**TASK PROMPT**
An unchanged copy of all the lines below is expected, and it should contain no pictures.

**SUPPLIED DATA**

════════════════

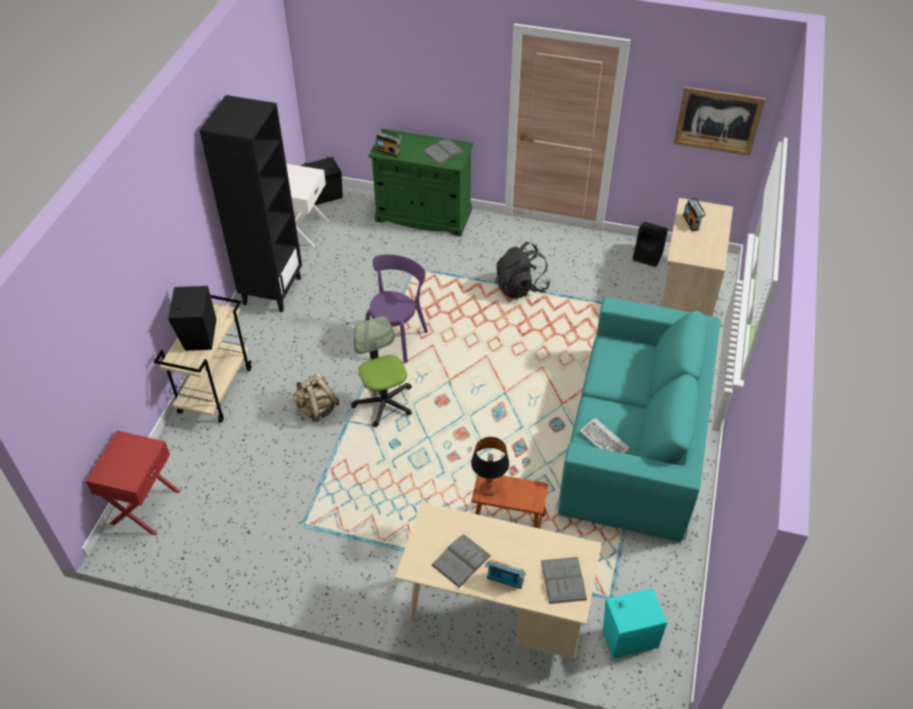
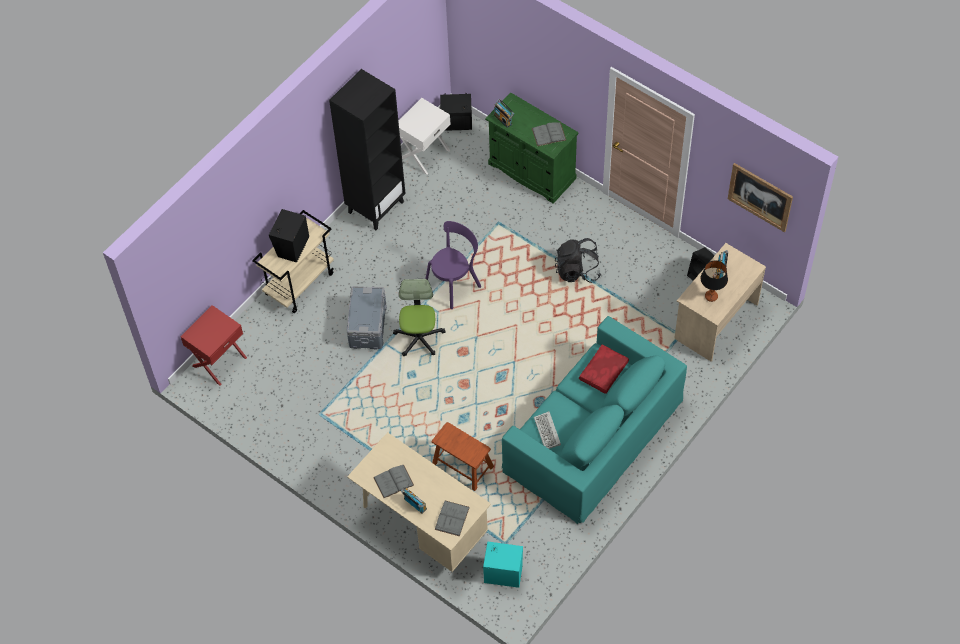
camera: 25 degrees right, 10 degrees up
beige backpack [293,373,339,422] -> grey storage box [346,286,387,350]
table lamp [471,437,509,496] -> table lamp moved to [700,260,728,302]
none -> red pillow [579,345,629,394]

════════════════

**EXERCISE ANSWER**
camera: 25 degrees right, 10 degrees up
beige backpack [293,373,339,422] -> grey storage box [346,286,387,350]
table lamp [471,437,509,496] -> table lamp moved to [700,260,728,302]
none -> red pillow [579,345,629,394]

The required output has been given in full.